## DATA SHOWN:
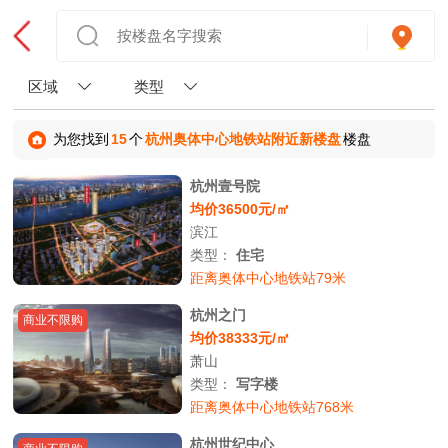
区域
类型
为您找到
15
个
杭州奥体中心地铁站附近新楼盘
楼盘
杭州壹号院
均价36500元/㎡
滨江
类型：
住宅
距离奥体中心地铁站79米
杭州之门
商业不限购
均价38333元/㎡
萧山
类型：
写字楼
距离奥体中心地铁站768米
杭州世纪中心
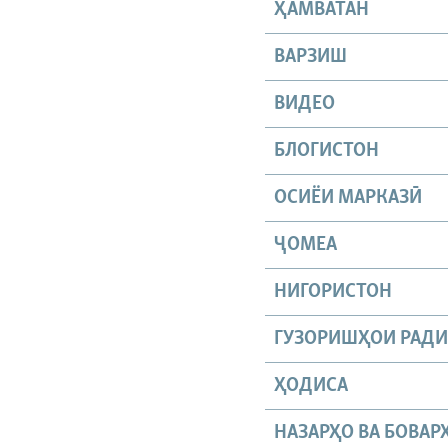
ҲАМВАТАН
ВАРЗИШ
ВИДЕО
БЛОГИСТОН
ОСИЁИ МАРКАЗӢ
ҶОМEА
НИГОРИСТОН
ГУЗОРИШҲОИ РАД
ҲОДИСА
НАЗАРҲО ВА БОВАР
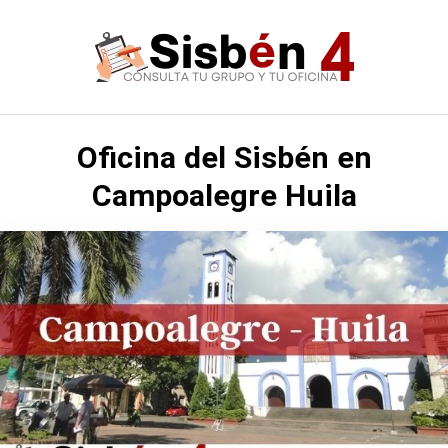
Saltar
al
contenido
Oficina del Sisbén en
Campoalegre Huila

--

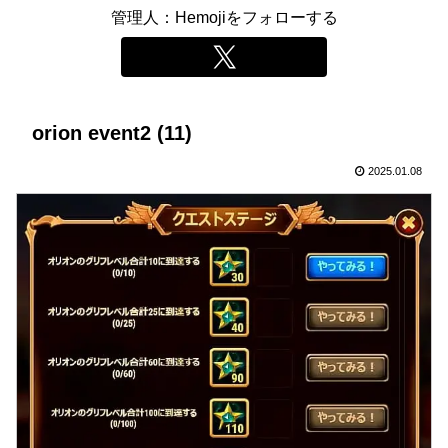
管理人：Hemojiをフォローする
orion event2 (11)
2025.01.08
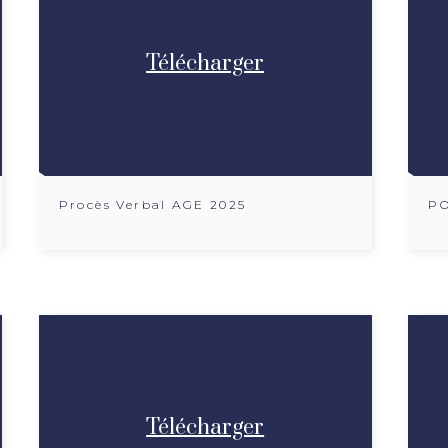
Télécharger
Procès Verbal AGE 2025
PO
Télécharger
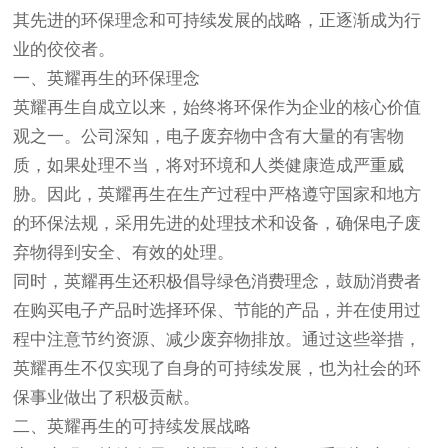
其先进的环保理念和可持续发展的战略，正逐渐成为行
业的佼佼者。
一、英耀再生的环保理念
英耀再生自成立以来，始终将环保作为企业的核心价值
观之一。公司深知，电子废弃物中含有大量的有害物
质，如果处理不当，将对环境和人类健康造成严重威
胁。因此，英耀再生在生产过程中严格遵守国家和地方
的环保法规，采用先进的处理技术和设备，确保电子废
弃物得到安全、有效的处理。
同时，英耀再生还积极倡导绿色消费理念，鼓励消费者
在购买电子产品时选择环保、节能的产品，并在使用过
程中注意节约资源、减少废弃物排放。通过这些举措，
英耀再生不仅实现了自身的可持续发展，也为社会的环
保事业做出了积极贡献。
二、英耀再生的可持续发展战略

## WHAT YOU WILL DO:
Copy the lines in the listing above word for word, from the line containing "其先进的环保理念和可持续发展的战略，正逐渐成为行" through the line containing "二、英耀再生的可持续发展战略", including both of those lines.

## THE COMPLETED TASK:
其先进的环保理念和可持续发展的战略，正逐渐成为行
业的佼佼者。
一、英耀再生的环保理念
英耀再生自成立以来，始终将环保作为企业的核心价值
观之一。公司深知，电子废弃物中含有大量的有害物
质，如果处理不当，将对环境和人类健康造成严重威
胁。因此，英耀再生在生产过程中严格遵守国家和地方
的环保法规，采用先进的处理技术和设备，确保电子废
弃物得到安全、有效的处理。
同时，英耀再生还积极倡导绿色消费理念，鼓励消费者
在购买电子产品时选择环保、节能的产品，并在使用过
程中注意节约资源、减少废弃物排放。通过这些举措，
英耀再生不仅实现了自身的可持续发展，也为社会的环
保事业做出了积极贡献。
二、英耀再生的可持续发展战略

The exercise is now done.